TOKYO— After years of decline, Canon is attempting to inject life into the SLR camera market by moving the segment more firmly to digital, and by bringing lower priced digital SLR cameras, like the recently introduced EOS Digital Rebel, to market at consumer price points.
Canon's deputy group executive/photo products, Ted Ando, discussed his company's strategy at Canon's worldwide headquarters, here.
While the market for compact digital cameras has been booming, eclipsing film camera sales this year in North America, the market for higher-end SLR cameras was flagging until the recent introduction of digital SLRs from a variety of manufacturers, including Nikon, Canon, Olympus and Fujifilm.
But film still dominates the SLR segment. Last year approximately six percent of all SLRs sold in America were digital. Ando said he expected that number to grow to 27 percent in 2003.
"We are constantly revising our forecasts upward in this category, it is taking off," Ando said.
Vendors sold 92,000 digital SLRs in 2002 and total shipments in the U.S. are expected to hit 325,000 in 2003, said technical information director Chuck Westfall.
Canon wants to spur this trend with the recent introduction of the EOS Digital Rebel. At a starting suggested retail price of $899 (without the lens), it is the first interchangeable lens SLR camera to break the $1,000 price mark.
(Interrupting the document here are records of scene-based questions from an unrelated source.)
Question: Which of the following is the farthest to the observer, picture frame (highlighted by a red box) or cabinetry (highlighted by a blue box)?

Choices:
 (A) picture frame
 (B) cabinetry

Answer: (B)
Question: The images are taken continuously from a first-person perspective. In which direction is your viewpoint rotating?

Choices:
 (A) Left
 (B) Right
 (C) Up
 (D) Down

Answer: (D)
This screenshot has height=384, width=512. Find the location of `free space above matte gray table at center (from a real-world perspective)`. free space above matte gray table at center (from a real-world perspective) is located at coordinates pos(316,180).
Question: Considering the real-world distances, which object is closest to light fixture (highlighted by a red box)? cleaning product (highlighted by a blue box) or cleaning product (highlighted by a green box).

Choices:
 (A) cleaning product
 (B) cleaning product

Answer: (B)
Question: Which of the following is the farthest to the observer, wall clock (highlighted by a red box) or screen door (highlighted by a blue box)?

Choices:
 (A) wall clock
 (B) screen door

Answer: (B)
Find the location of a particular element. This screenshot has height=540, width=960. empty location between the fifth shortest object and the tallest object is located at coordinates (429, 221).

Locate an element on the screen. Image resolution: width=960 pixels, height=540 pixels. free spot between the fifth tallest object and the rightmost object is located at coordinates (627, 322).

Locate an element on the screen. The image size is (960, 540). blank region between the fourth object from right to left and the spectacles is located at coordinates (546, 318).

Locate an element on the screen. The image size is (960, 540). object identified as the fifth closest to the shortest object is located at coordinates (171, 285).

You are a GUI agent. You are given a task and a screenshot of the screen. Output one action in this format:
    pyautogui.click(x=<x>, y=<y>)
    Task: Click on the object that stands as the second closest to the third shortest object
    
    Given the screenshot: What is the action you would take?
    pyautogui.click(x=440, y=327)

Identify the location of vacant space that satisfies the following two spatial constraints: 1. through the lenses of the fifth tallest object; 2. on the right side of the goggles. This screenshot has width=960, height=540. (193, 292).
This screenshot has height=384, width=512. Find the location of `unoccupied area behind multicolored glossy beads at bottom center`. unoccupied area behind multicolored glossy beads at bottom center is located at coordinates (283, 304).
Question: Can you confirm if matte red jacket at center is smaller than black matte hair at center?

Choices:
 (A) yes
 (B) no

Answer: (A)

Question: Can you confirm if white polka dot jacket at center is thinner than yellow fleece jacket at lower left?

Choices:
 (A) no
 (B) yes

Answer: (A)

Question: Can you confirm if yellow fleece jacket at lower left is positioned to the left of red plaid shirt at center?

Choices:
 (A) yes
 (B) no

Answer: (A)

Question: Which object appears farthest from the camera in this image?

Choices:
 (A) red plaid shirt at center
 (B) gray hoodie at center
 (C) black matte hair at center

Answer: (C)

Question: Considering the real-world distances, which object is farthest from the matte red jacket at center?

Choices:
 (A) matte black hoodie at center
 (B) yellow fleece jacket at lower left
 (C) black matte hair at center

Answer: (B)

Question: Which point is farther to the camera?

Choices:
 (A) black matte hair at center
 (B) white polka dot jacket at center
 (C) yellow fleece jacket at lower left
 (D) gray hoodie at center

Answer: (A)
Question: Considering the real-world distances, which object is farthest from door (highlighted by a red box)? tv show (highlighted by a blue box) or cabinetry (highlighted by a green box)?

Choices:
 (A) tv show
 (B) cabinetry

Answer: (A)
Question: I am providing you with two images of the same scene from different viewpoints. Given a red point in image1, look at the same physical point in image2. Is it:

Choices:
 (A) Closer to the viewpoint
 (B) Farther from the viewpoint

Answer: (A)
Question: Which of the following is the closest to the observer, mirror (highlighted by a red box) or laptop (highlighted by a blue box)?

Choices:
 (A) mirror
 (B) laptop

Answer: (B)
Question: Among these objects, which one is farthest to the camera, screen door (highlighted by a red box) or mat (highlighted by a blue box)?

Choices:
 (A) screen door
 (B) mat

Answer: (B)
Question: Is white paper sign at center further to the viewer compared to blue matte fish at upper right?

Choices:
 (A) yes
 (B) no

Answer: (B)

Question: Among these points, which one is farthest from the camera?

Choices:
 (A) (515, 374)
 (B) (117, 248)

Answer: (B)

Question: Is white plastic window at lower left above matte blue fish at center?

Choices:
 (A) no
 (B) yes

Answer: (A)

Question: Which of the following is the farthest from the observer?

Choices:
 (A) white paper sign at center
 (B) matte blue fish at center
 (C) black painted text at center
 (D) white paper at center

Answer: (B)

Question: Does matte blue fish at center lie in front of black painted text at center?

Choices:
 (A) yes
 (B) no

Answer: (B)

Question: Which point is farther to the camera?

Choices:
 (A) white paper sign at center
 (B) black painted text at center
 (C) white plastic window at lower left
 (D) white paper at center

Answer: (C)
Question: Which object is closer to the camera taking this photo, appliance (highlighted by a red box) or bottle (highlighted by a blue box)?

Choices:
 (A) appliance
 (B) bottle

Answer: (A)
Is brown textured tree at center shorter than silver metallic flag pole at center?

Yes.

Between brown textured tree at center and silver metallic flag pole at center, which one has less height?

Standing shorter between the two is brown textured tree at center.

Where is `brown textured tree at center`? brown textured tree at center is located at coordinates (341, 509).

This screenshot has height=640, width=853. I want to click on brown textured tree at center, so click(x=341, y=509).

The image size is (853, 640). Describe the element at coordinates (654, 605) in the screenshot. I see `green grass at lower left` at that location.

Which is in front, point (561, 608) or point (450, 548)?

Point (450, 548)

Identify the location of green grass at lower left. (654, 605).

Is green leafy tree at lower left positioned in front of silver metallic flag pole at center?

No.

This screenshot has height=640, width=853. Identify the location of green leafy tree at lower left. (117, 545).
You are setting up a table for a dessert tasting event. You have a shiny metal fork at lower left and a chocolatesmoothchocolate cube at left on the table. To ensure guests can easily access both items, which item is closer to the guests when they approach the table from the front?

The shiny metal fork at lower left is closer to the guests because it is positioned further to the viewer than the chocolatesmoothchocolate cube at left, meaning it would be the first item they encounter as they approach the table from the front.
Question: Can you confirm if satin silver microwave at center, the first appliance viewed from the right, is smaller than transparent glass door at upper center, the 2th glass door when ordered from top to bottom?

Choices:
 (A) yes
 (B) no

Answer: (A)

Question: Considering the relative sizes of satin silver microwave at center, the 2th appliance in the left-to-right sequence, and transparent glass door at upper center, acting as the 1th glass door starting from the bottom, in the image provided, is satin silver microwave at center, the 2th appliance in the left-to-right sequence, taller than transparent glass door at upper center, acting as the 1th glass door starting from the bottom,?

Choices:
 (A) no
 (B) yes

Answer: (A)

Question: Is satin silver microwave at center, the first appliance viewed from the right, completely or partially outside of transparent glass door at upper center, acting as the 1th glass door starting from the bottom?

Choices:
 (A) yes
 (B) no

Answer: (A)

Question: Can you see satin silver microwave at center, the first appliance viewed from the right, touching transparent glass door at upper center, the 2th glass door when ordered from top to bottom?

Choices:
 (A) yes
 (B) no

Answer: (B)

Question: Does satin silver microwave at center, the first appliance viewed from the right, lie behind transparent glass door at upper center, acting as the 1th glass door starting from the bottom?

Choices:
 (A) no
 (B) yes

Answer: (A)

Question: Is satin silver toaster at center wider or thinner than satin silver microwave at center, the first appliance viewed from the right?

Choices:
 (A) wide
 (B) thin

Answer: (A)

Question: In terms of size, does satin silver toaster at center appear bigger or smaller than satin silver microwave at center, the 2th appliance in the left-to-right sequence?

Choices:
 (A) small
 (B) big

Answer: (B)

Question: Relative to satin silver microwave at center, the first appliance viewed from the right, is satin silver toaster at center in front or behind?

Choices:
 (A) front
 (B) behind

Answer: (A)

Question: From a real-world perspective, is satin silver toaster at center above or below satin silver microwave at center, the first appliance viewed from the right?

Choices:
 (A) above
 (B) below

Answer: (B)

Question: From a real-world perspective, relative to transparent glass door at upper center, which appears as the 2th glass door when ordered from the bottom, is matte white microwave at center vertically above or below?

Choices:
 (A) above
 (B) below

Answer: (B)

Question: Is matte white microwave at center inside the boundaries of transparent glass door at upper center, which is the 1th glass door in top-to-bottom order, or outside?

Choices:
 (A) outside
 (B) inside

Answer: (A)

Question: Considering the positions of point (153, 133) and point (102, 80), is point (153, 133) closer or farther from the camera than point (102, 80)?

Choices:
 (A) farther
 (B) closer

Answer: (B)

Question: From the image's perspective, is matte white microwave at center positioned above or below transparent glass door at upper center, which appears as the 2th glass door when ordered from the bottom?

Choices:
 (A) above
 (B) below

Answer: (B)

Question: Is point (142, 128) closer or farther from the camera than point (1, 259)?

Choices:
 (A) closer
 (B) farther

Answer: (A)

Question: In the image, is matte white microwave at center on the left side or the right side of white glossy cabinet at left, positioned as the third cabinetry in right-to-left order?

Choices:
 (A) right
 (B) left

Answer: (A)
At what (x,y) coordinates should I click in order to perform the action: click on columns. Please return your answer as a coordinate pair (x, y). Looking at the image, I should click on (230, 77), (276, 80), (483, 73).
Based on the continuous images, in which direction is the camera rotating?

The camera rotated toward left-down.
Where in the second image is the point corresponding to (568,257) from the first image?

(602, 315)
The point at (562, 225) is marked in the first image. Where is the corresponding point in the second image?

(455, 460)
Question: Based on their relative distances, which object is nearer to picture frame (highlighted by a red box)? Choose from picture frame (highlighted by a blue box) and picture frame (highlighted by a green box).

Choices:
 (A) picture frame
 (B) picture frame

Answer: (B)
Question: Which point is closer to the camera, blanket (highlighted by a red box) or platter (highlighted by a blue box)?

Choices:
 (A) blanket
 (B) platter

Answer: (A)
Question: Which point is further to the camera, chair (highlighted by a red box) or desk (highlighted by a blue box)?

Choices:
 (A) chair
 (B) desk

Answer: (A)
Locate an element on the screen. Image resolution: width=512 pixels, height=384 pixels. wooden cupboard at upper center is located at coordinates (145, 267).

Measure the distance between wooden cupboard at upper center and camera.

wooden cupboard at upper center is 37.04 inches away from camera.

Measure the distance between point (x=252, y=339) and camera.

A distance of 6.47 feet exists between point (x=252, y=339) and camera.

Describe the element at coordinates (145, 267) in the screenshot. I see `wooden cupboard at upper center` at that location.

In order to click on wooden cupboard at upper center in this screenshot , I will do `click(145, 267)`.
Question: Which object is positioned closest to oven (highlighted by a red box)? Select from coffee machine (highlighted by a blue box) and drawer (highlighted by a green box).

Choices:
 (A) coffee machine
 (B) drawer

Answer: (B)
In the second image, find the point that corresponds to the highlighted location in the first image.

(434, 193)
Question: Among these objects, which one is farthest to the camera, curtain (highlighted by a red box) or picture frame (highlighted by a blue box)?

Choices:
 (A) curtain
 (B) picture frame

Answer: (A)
It is aimed at moving higher end compact digital camera users, consumers who might have bought Canon's 5-megapixel Powershot G5 (also retailing for a suggested $899) for instance, into the digital SLR category, where there is greater profit potential in selling interchangeable lenses, larger memory cards and other accessories.
According to Ando, the company has segmented the digital camera market into three categories: the high-end professional, the pro/advanced amateur and the mainstream market. The new Digital Rebel straddles the mainstream and the advanced amateur market, Ando said.
Canon's fortunes in the mainstream, compact digital camera market have risen sharply this year. According to Westfall, the company expects to have the number one market share in both units and dollars in 2003, supplanting long reigning Sony as the market champ. The success was achieved, in part, by focusing on cameras in the 3-,4- and 5-megapixel segment, Westfall said.
Ando also noted that the company is attempting to foster a 'digital environment,' removing the PC from the digital photography experience. The company's support for the open PictBridge direct printing standard and its own proprietary direct print functions on its printers and digital cameras are a part of this effort.